#### Data excerpts:

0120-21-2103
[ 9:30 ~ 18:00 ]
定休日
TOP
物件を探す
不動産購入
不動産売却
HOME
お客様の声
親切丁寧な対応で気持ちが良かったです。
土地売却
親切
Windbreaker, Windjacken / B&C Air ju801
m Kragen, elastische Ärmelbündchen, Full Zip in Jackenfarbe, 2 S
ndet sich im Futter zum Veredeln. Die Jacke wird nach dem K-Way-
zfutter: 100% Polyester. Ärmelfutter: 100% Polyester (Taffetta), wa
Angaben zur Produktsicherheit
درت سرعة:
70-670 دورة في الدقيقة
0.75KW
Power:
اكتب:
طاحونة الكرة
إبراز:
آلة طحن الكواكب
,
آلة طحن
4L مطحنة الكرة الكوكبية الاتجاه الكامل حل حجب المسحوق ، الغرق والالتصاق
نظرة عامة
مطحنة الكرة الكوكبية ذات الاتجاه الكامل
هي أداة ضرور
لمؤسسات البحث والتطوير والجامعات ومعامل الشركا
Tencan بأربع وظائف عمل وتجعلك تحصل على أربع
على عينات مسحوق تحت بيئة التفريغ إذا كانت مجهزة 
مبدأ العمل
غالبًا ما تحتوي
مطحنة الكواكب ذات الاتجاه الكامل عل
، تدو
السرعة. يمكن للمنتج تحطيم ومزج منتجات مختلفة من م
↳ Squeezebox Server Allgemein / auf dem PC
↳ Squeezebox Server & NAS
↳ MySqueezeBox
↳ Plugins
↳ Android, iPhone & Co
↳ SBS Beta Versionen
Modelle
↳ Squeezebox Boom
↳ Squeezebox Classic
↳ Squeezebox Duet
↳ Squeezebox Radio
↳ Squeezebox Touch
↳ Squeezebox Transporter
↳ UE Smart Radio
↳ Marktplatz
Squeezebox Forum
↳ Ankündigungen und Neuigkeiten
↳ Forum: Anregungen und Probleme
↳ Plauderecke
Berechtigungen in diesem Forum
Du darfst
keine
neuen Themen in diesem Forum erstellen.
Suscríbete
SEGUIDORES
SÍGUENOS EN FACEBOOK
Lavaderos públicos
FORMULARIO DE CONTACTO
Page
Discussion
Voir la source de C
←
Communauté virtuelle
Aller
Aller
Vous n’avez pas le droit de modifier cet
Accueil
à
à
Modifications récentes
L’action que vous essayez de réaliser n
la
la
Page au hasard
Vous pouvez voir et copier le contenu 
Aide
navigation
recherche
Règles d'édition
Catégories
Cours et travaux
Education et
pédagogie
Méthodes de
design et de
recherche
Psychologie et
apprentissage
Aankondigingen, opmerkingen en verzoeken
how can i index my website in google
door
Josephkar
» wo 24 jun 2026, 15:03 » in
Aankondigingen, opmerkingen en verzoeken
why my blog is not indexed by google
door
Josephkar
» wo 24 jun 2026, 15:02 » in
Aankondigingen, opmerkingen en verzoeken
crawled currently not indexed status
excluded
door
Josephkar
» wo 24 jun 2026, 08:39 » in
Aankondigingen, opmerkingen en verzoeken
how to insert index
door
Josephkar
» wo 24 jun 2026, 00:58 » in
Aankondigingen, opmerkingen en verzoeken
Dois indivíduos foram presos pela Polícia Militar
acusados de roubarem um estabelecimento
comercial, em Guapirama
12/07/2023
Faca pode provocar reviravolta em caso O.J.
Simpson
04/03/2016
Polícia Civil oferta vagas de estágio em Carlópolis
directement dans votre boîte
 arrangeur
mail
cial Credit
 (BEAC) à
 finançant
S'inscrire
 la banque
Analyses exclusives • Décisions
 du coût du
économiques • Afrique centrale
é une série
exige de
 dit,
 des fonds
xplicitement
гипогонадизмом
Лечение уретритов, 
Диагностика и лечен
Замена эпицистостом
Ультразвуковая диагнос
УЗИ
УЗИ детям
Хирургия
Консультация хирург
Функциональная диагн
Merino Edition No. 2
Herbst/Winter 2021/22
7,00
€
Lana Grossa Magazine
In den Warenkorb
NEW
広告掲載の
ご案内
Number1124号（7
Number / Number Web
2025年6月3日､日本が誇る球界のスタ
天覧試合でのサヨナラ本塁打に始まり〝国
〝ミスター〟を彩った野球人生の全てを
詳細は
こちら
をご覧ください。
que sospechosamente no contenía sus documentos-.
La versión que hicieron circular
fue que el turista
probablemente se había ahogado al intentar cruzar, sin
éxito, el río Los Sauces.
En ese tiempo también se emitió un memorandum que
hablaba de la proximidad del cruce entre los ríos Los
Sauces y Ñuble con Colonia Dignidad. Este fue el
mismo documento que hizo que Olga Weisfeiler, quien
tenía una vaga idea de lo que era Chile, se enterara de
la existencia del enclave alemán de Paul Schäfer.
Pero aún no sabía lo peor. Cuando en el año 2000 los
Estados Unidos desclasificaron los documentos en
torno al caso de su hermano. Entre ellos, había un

#### PROBLEM REQUIREMENTS:
Across the records above, show each line containing the word "Sauces".

#### REPLY TO THE EXERCISE:
éxito, el río Los Sauces.
Sauces y Ñuble con Colonia Dignidad. Este fue el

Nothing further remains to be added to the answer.